If you have concerns in this regard, AUSTRAC has alternative methods of obtaining and providing information. For example we may communicate with you by postal mail or telephone instead.

5. Accessing personal information and privacy complaints

5.1 Accessing and correcting personal information

You are entitled to request access to your own personal information, including for the purpose of correcting your personal information, unless the provisions of the FOI Act or another legislation requires or permits AUSTRAC to refuse to give access.

Requests for access to your own personal information are free.

A request for your own personal information may be made to AUSTRAC’s Privacy and Information Access Team (PIAT) by emailing info_access@austrac.gov.au.
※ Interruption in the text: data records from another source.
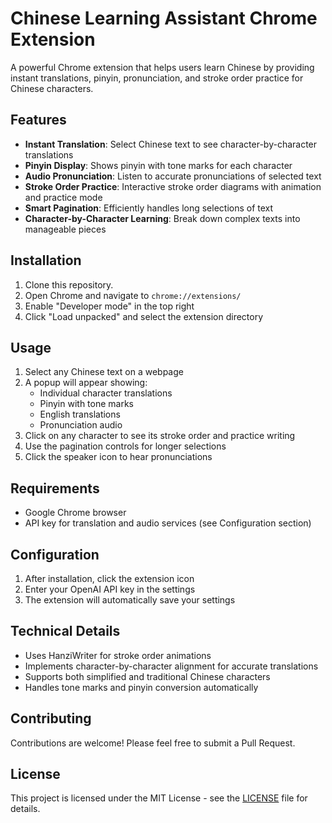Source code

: # Chinese Learning Assistant Chrome Extension

A powerful Chrome extension that helps users learn Chinese by providing instant translations, pinyin, pronunciation, and stroke order practice for Chinese characters.

## Features

- **Instant Translation**: Select Chinese text to see character-by-character translations
- **Pinyin Display**: Shows pinyin with tone marks for each character
- **Audio Pronunciation**: Listen to accurate pronunciations of selected text
- **Stroke Order Practice**: Interactive stroke order diagrams with animation and practice mode
- **Smart Pagination**: Efficiently handles long selections of text
- **Character-by-Character Learning**: Break down complex texts into manageable pieces

## Installation

1. Clone this repository. 
2. Open Chrome and navigate to `chrome://extensions/`
3. Enable "Developer mode" in the top right
4. Click "Load unpacked" and select the extension directory

## Usage

1. Select any Chinese text on a webpage
2. A popup will appear showing:
   - Individual character translations
   - Pinyin with tone marks
   - English translations
   - Pronunciation audio
3. Click on any character to see its stroke order and practice writing
4. Use the pagination controls for longer selections
5. Click the speaker icon to hear pronunciations

## Requirements

- Google Chrome browser
- API key for translation and audio services (see Configuration section)

## Configuration

1. After installation, click the extension icon
2. Enter your OpenAI API key in the settings
3. The extension will automatically save your settings

## Technical Details

- Uses HanziWriter for stroke order animations
- Implements character-by-character alignment for accurate translations
- Supports both simplified and traditional Chinese characters
- Handles tone marks and pinyin conversion automatically

## Contributing

Contributions are welcome! Please feel free to submit a Pull Request.

## License

This project is licensed under the MIT License - see the [LICENSE](LICENSE) file for details. 
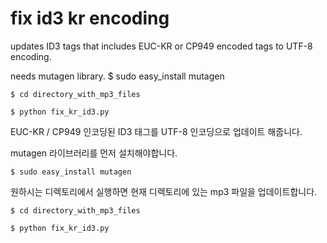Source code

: # fix id3 kr encoding #

updates ID3 tags that includes EUC-KR or CP949 encoded tags to UTF-8 encoding.

needs mutagen library.
    $ sudo easy_install mutagen

    $ cd directory_with_mp3_files

    $ python fix_kr_id3.py



EUC-KR / CP949 인코딩된 ID3 태그를 UTF-8 인코딩으로 업데이트 해줍니다.
 
mutagen 라이브러리를 먼저 설치해야합니다.

    $ sudo easy_install mutagen
 
원하시는 디렉토리에서 실행하면 현재 디렉토리에 있는 mp3 파일을 업데이트합니다.

    $ cd directory_with_mp3_files

    $ python fix_kr_id3.py

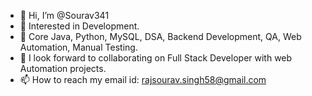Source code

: - 👋 Hi, I’m @Sourav341
- 👀 Interested in Development.
- 🌱 Core Java, Python, MySQL, DSA, Backend Development, QA, Web Automation, Manual Testing.
- 💞️ I look forward to collaborating on Full Stack Developer with web Automation projects.
- 📫 How to reach my email id: rajsourav.singh58@gmail.com

<!---
Sourav341/Sourav341 is a ✨ special ✨ repository because its `README.md` (this file) appears on your GitHub profile.
You can click the Preview link to take a look at your changes.
--->
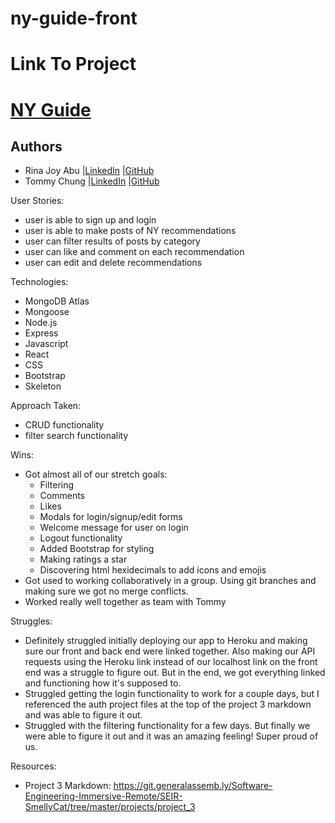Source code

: # ny-guide-front

# Link To Project

# [NY Guide](http://ny-guide-front-end-rina-tommy.herokuapp.com/)

## Authors
- Rina Joy Abu |[LinkedIn](https://www.linkedin.com/in/rinajoyabu/) |[GitHub](https://github.com/rinajabu)
- Tommy Chung |[LinkedIn](https://www.linkedin.com/in/tommy-chung93) |[GitHub](https://github.com/tommyc93)

User Stories:
- user is able to sign up and login
- user is able to make posts of NY recommendations
- user can filter results of posts by category
- user can like and comment on each recommendation
- user can edit and delete recommendations

Technologies:
- MongoDB Atlas
- Mongoose
- Node.js
- Express
- Javascript
- React
- CSS
- Bootstrap
- Skeleton

Approach Taken:
- CRUD functionality
- filter search functionality

Wins:
- Got almost all of our stretch goals:
    - Filtering
    - Comments
    - Likes
    - Modals for login/signup/edit forms
    - Welcome message for user on login
    - Logout functionality
    - Added Bootstrap for styling
    - Making ratings a star
    - Discovering html hexidecimals to add icons and emojis
- Got used to working collaboratively in a group. Using git branches and making sure we got no merge conflicts.
- Worked really well together as team with Tommy

Struggles:
- Definitely struggled initially deploying our app to Heroku and making sure our front and back end were linked together. Also making our API requests using the Heroku link instead of our localhost link on the front end was a struggle to figure out. But in the end, we got everything linked and functioning how it's supposed to.
- Struggled getting the login functionality to work for a couple days, but I referenced the auth project files at the top of the project 3 markdown and was able to figure it out.
- Struggled with the filtering functionality for a few days. But finally we were able to figure it out and it was an amazing feeling! Super proud of us.

Resources:
- Project 3 Markdown:
https://git.generalassemb.ly/Software-Engineering-Immersive-Remote/SEIR-SmellyCat/tree/master/projects/project_3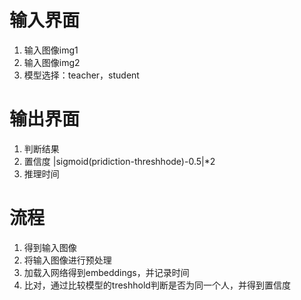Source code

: 
# 输入界面

1. 输入图像img1
2. 输入图像img2
3. 模型选择：teacher，student

# 输出界面

1. 判断结果
2. 置信度 |sigmoid(pridiction-threshhode)-0.5|*2
3. 推理时间

# 流程

1. 得到输入图像
2. 将输入图像进行预处理
3. 加载入网络得到embeddings，并记录时间
4. 比对，通过比较模型的treshhold判断是否为同一个人，并得到置信度
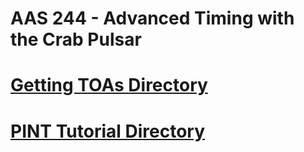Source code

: # AAS 244 - Advanced Timing with the Crab Pulsar 
# [Getting TOAs Directory](./Getting-TOAs-Tutorial)
# [PINT Tutorial Directory](./PINT-tutorial)
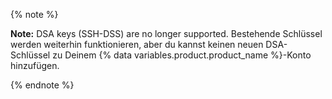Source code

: {% note %}

**Note:** DSA keys (SSH-DSS) are no longer supported. Bestehende Schlüssel werden weiterhin funktionieren, aber du kannst keinen neuen DSA-Schlüssel zu Deinem {% data variables.product.product_name %}-Konto hinzufügen.

{% endnote %}
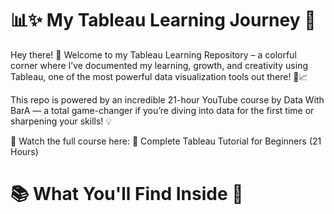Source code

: # 📊✨ My Tableau Learning Journey 🚀
Hey there! 👋
Welcome to my Tableau Learning Repository – a colorful corner where I’ve documented my learning,
growth, and creativity using Tableau, one of the most powerful data visualization tools out there! 🎨📈

This repo is powered by an incredible 21-hour YouTube course by Data With BarA — a total game-changer if
you’re diving into data for the first time or sharpening your skills! 💡

🎥 Watch the full course here: 📘 Complete Tableau Tutorial for Beginners (21 Hours)

# 📚 What You'll Find Inside 🧐

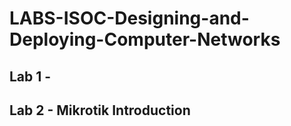# LABS-ISOC-Designing-and-Deploying-Computer-Networks

## Lab 1 - 

## Lab 2 - Mikrotik Introduction
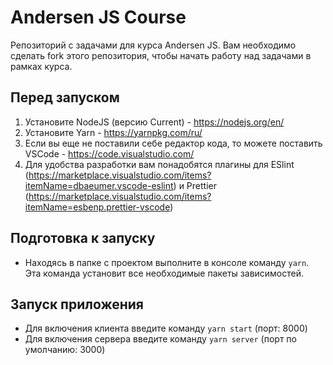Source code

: # Andersen JS Course

Репозиторий с задачами для курса Andersen JS. Вам необходимо сделать fork этого репозитория, чтобы начать работу над задачами в рамках курса.

## Перед запуском
1. Установите NodeJS (версию Current) - https://nodejs.org/en/
2. Установите Yarn - https://yarnpkg.com/ru/
3. Если вы еще не поставили себе редактор кода, то можете поставить VSCode - https://code.visualstudio.com/
4. Для удобства разработки вам понадобятся плагины для ESlint (https://marketplace.visualstudio.com/items?itemName=dbaeumer.vscode-eslint) и Prettier (https://marketplace.visualstudio.com/items?itemName=esbenp.prettier-vscode)

## Подготовка к запуску
* Находясь в папке с проектом выполните в консоле команду `yarn`. Эта команда установит все необходимые пакеты зависимостей.

## Запуск приложения
* Для включения клиента введите команду `yarn start` (порт: 8000)
* Для включения сервера введите команду `yarn server` (порт по умолчанию: 3000)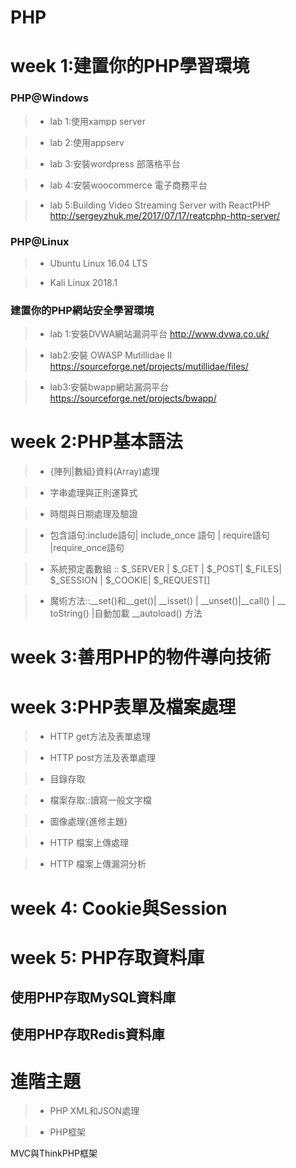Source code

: # PHP

# week 1:建置你的PHP學習環境

### PHP@Windows

>* lab 1:使用xampp server

>* lab 2:使用appserv

>* lab 3:安裝wordpress 部落格平台

>* lab 4:安裝woocommerce 電子商務平台

>* lab 5:Building Video Streaming Server with ReactPHP http://sergeyzhuk.me/2017/07/17/reatcphp-http-server/

###  PHP@Linux

>* Ubuntu Linux 16.04 LTS

>* Kali Linux 2018.1

###  建置你的PHP網站安全學習環境

>* lab 1:安裝DVWA網站漏洞平台 http://www.dvwa.co.uk/

>* lab2:安裝 OWASP Mutillidae II https://sourceforge.net/projects/mutillidae/files/

>* lab3:安裝bwapp網站漏洞平台 https://sourceforge.net/projects/bwapp/

# week 2:PHP基本語法

>* {陣列|數組}資料(Array)處理

>* 字串處理與正則運算式

>* 時間與日期處理及驗證

>* 包含語句:include語句| include_once 語句 | require語句 |require_once語句 

>* 系統預定義數組 :: $_SERVER | $_GET | $_POST| $_FILES| $_SESSION | $_COOKIE| $_REQUEST[] 

>* 魔術方法::__set()和__get()| __isset() | __unset()|__call() | __ toString() |自動加載 __autoload() 方法 

# week 3:善用PHP的物件導向技術


# week 3:PHP表單及檔案處理

>* HTTP get方法及表單處理

>* HTTP post方法及表單處理

>* 目錄存取

>* 檔案存取::讀寫一般文字檔

>* 圖像處理{進修主題}

>* HTTP 檔案上傳處理

>* HTTP 檔案上傳漏洞分析

# week 4: Cookie與Session

# week 5: PHP存取資料庫

## 使用PHP存取MySQL資料庫

## 使用PHP存取Redis資料庫

# 進階主題

>* PHP XML和JSON處理

>* PHP框架

MVC與ThinkPHP框架 
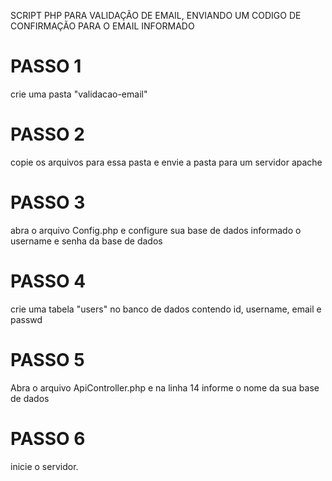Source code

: SCRIPT PHP PARA VALIDAÇÃO DE EMAIL, ENVIANDO UM CODIGO DE CONFIRMAÇÃO PARA O EMAIL INFORMADO


# PASSO 1
crie uma pasta "validacao-email"

# PASSO 2
copie os arquivos para essa pasta e envie a pasta para um servidor apache

# PASSO 3
abra o arquivo Config.php e configure sua base de dados informado o username e senha da base de dados

# PASSO 4
crie uma tabela "users" no banco de dados contendo id, username, email e passwd

# PASSO 5 
Abra o arquivo ApiController.php e na linha 14 informe o nome da sua base de dados

# PASSO 6
inicie o servidor.
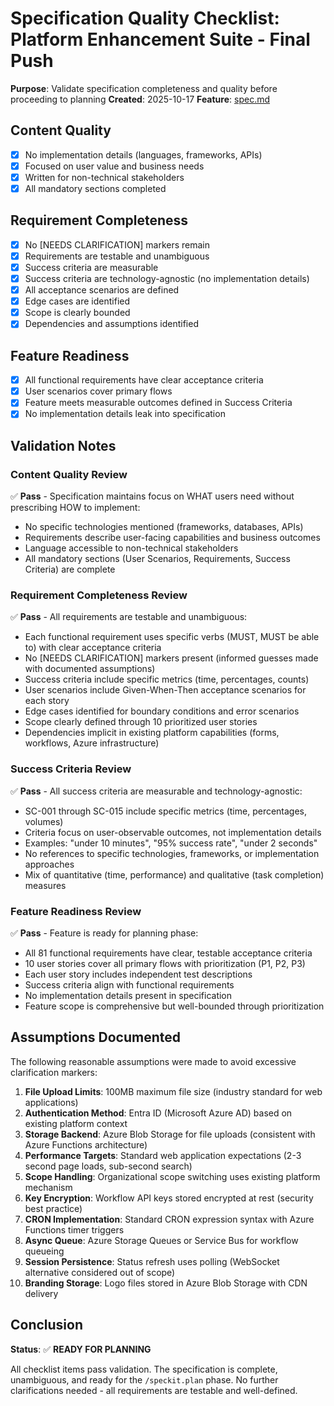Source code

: # Specification Quality Checklist: Platform Enhancement Suite - Final Push

**Purpose**: Validate specification completeness and quality before proceeding to planning
**Created**: 2025-10-17
**Feature**: [spec.md](../spec.md)

## Content Quality

- [x] No implementation details (languages, frameworks, APIs)
- [x] Focused on user value and business needs
- [x] Written for non-technical stakeholders
- [x] All mandatory sections completed

## Requirement Completeness

- [x] No [NEEDS CLARIFICATION] markers remain
- [x] Requirements are testable and unambiguous
- [x] Success criteria are measurable
- [x] Success criteria are technology-agnostic (no implementation details)
- [x] All acceptance scenarios are defined
- [x] Edge cases are identified
- [x] Scope is clearly bounded
- [x] Dependencies and assumptions identified

## Feature Readiness

- [x] All functional requirements have clear acceptance criteria
- [x] User scenarios cover primary flows
- [x] Feature meets measurable outcomes defined in Success Criteria
- [x] No implementation details leak into specification

## Validation Notes

### Content Quality Review
✅ **Pass** - Specification maintains focus on WHAT users need without prescribing HOW to implement:
- No specific technologies mentioned (frameworks, databases, APIs)
- Requirements describe user-facing capabilities and business outcomes
- Language accessible to non-technical stakeholders
- All mandatory sections (User Scenarios, Requirements, Success Criteria) are complete

### Requirement Completeness Review
✅ **Pass** - All requirements are testable and unambiguous:
- Each functional requirement uses specific verbs (MUST, MUST be able to) with clear acceptance criteria
- No [NEEDS CLARIFICATION] markers present (informed guesses made with documented assumptions)
- Success criteria include specific metrics (time, percentages, counts)
- User scenarios include Given-When-Then acceptance scenarios for each story
- Edge cases identified for boundary conditions and error scenarios
- Scope clearly defined through 10 prioritized user stories
- Dependencies implicit in existing platform capabilities (forms, workflows, Azure infrastructure)

### Success Criteria Review
✅ **Pass** - All success criteria are measurable and technology-agnostic:
- SC-001 through SC-015 include specific metrics (time, percentages, volumes)
- Criteria focus on user-observable outcomes, not implementation details
- Examples: "under 10 minutes", "95% success rate", "under 2 seconds"
- No references to specific technologies, frameworks, or implementation approaches
- Mix of quantitative (time, performance) and qualitative (task completion) measures

### Feature Readiness Review
✅ **Pass** - Feature is ready for planning phase:
- All 81 functional requirements have clear, testable acceptance criteria
- 10 user stories cover all primary flows with prioritization (P1, P2, P3)
- Each user story includes independent test descriptions
- Success criteria align with functional requirements
- No implementation details present in specification
- Feature scope is comprehensive but well-bounded through prioritization

## Assumptions Documented

The following reasonable assumptions were made to avoid excessive clarification markers:

1. **File Upload Limits**: 100MB maximum file size (industry standard for web applications)
2. **Authentication Method**: Entra ID (Microsoft Azure AD) based on existing platform context
3. **Storage Backend**: Azure Blob Storage for file uploads (consistent with Azure Functions architecture)
4. **Performance Targets**: Standard web application expectations (2-3 second page loads, sub-second search)
5. **Scope Handling**: Organizational scope switching uses existing platform mechanism
6. **Key Encryption**: Workflow API keys stored encrypted at rest (security best practice)
7. **CRON Implementation**: Standard CRON expression syntax with Azure Functions timer triggers
8. **Async Queue**: Azure Storage Queues or Service Bus for workflow queueing
9. **Session Persistence**: Status refresh uses polling (WebSocket alternative considered out of scope)
10. **Branding Storage**: Logo files stored in Azure Blob Storage with CDN delivery

## Conclusion

**Status**: ✅ **READY FOR PLANNING**

All checklist items pass validation. The specification is complete, unambiguous, and ready for the `/speckit.plan` phase. No further clarifications needed - all requirements are testable and well-defined.
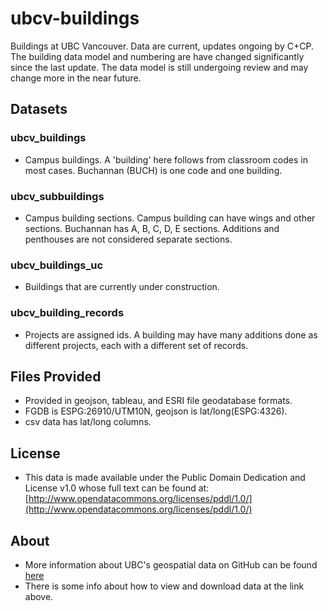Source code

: ubcv-buildings
==============

Buildings at UBC Vancouver. Data are current, updates ongoing by C+CP.
The building data model and numbering are have changed significantly since the
last update. The data model is still undergoing review and may change
more in the near future.

Datasets
--------
### ubcv_buildings
* Campus buildings. A 'building' here follows from classroom codes in most cases. Buchannan
   (BUCH) is one code and one building. 
### ubcv_subbuildings
* Campus building sections. Campus building can have wings and other sections.
   Buchannan has A, B, C, D, E sections. Additions and penthouses are
   not considered separate sections.
### ubcv_buildings_uc
* Buildings that are currently under construction.
### ubcv_building_records
* Projects are assigned ids. A building may have many additions done as
   different projects, each with a different set of records.

Files Provided
--------------
* Provided in geojson, tableau, and ESRI file geodatabase formats.
* FGDB is ESPG:26910/UTM10N, geojson is lat/long(ESPG:4326).
* csv data has lat/long columns.

License
-------
* This data is made available under the Public Domain Dedication and License v1.0 whose full text can be found at: [http://www.opendatacommons.org/licenses/pddl/1.0/](http://www.opendatacommons.org/licenses/pddl/1.0/)

About
-----
* More information about UBC's geospatial data on GitHub can be found [here](https://github.com/UBCGeodata/opendata)
* There is some info about how to view and download data at the link above.
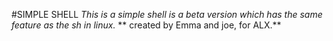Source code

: #SIMPLE SHELL
*This is a simple shell  is a beta version which has the  same feature as  the*
*sh in linux.*
** created by Emma and joe, for ALX.**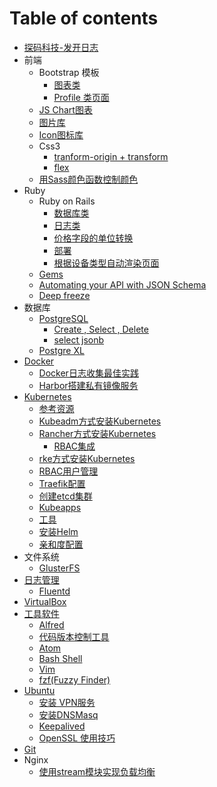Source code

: # Table of contents

* [探码科技-发开日志](README.md)
* 前端
  * Bootstrap 模板
    * [图表类](qian-duan/bootstrap-mo-ban/tu-biao-lei.md)
    * [Profile 类页面](qian-duan/bootstrap-mo-ban/profile-lei-ye-mian.md)
  * [JS Chart图表](qian-duan/js-chart-tu-biao.md)
  * [图片库](qian-duan/tu-pian-ku.md)
  * [Icon图标库](qian-duan/icon-tu-biao-ku.md)
  * Css3
    * [tranform-origin + transform](qian-duan/css3/tranform-origin-+-transform-+-transition.md)
    * [flex](qian-duan/css3/flex.md)
  * [用Sass颜色函数控制颜色](qian-duan/yong-sass-yan-se-han-shu-kong-zhi-yan-se.md)
* Ruby
  * Ruby on Rails
    * [数据库类](ruby/ruby-on-rails/shu-ju-ku-lei.md)
    * [日志类](ruby/ruby-on-rails/ri-zhi-lei.md)
    * [价格字段的单位转换](ruby/ruby-on-rails/jia-ge-zi-duan-de-dan-wei-zhuan-huan.md)
    * [部署](ruby/ruby-on-rails/bu-shu.md)
    * [根据设备类型自动渲染页面](ruby/ruby-on-rails/gen-ju-she-bei-lei-xing-zi-dong-ran.md)
  * [Gems](ruby/gems.md)
  * [Automating your API with JSON Schema](ruby/automating-your-api-with-json-schema.md)
  * [Deep freeze](ruby/deep-freeze.md)
* 数据库
  * [PostgreSQL](shu-ju-ku/postgresql/README.md)
    * [Create , Select , Delete](shu-ju-ku/postgresql/select.md)
    * [select  jsonb](shu-ju-ku/postgresql/select-jsonb.md)
  * [Postgre XL](shu-ju-ku/postgre-xl.md)
* [Docker](docker/README.md)
  * [Docker日志收集最佳实践](docker/logging.md)
  * [Harbor搭建私有镜像服务](docker/harbor.md)
* [Kubernetes](kubernetes/README.md)
  * [参考资源](kubernetes/references.md)
  * [Kubeadm方式安装Kubernetes](kubernetes/kubeadm-an-zhuang-ji-qun.md)
  * [Rancher方式安装Kubernetes](kubernetes/tong-guo-rancher-guan-li-kubernetes/README.md)
    * [RBAC集成](kubernetes/tong-guo-rancher-guan-li-kubernetes/rbac-ji-cheng.md)
  * [rke方式安装Kubernetes](kubernetes/rke-fang-shi-an-zhuang-ji-qun.md)
  * [RBAC用户管理](kubernetes/rbac-yong-hu-guan-li.md)
  * [Traefik配置](kubernetes/traefik-pei-zhi.md)
  * [创建etcd集群](kubernetes/chuang-jian-etcd-ji-qun.md)
  * [Kubeapps](kubernetes/kubeapps.md)
  * [工具](kubernetes/gong-ju.md)
  * [安装Helm](kubernetes/an-zhuang-helm.md)
  * [亲和度配置](kubernetes/qin-he-du-pei-zhi.md)
* 文件系统
  * [GlusterFS](wen-jian-xi-tong/glusterfs.md)
* [日志管理](ri-zhi-guan-li/README.md)
  * [Fluentd](ri-zhi-guan-li/fluentd.md)
* [VirtualBox](virtualbox.md)
* [工具软件](gong-ju-ruan-jian/README.md)
  * [Alfred](gong-ju-ruan-jian/alfred.md)
  * [代码版本控制工具](gong-ju-ruan-jian/dai-ma-ban-ben-kong-zhi-gong-ju.md)
  * [Atom](gong-ju-ruan-jian/atom.md)
  * [Bash Shell](gong-ju-ruan-jian/bash-shell.md)
  * [Vim](gong-ju-ruan-jian/vim.md)
  * [fzf\(Fuzzy Finder\)](gong-ju-ruan-jian/fzf-fuzzy-finder.md)
* [Ubuntu](ubuntu/README.md)
  * [安装 VPN服务](ubuntu/an-zhuang-vpn-fu-wu.md)
  * [安装DNSMasq](ubuntu/an-zhuang-dnsmasq.md)
  * [Keepalived](ubuntu/keepalived.md)
  * [OpenSSL 使用技巧](ubuntu/openssl-shi-yong-ji-qiao.md)
* [Git](git.md)
* Nginx
  * [使用stream模块实现负载均衡](nginx/shi-yong-stream-mo-kuai-shi-xian-fu-zai-jun-heng.md)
We will respond to request to access (and where relevant, correct) your own personal information within 30 days of receiving the request.  If we are required or permitted to refuse access, we will give you a written notice setting out:

• the reasons for refusing access; and
• the mechanisms available to you to make a complaint about the refusal.

5.2 Making a complaint

If you wish to make a complaint about how AUSTRAC has handled your personal information, please do so in writing.  If you need help lodging a complaint, you can contact the PIAT on 02 6120 2631.

Complaints can be emailed to AUSTRAC at info_access@austrac.gov.au

If we receive a complaint from you, we will acknowledge your complaint within 3 business days of receiving the complaint.  

We will consider your complaint and decide what action (if any) we need to take to resolve the complaint.  This may include, for example, referring your complaint to AUSTRAC’s Privacy Officer for investigation about the AUSTRAC staff member whose actions you are complaining about, or reviewing the security of our data bases, as the case may require.

We will respond to your complaint within 30 days (or another timeframe agreed with you) of receiving your complaint and explain the actions we have taken or propose to take to address the issues or concerns raised in your complaint.  If you are not satisfied with AUSTRAC’s response to your complaint, you may ask for a review by a senior executive within AUSTRAC.  You may also lodge a complaint to the Office of the Australian Information Commissioner.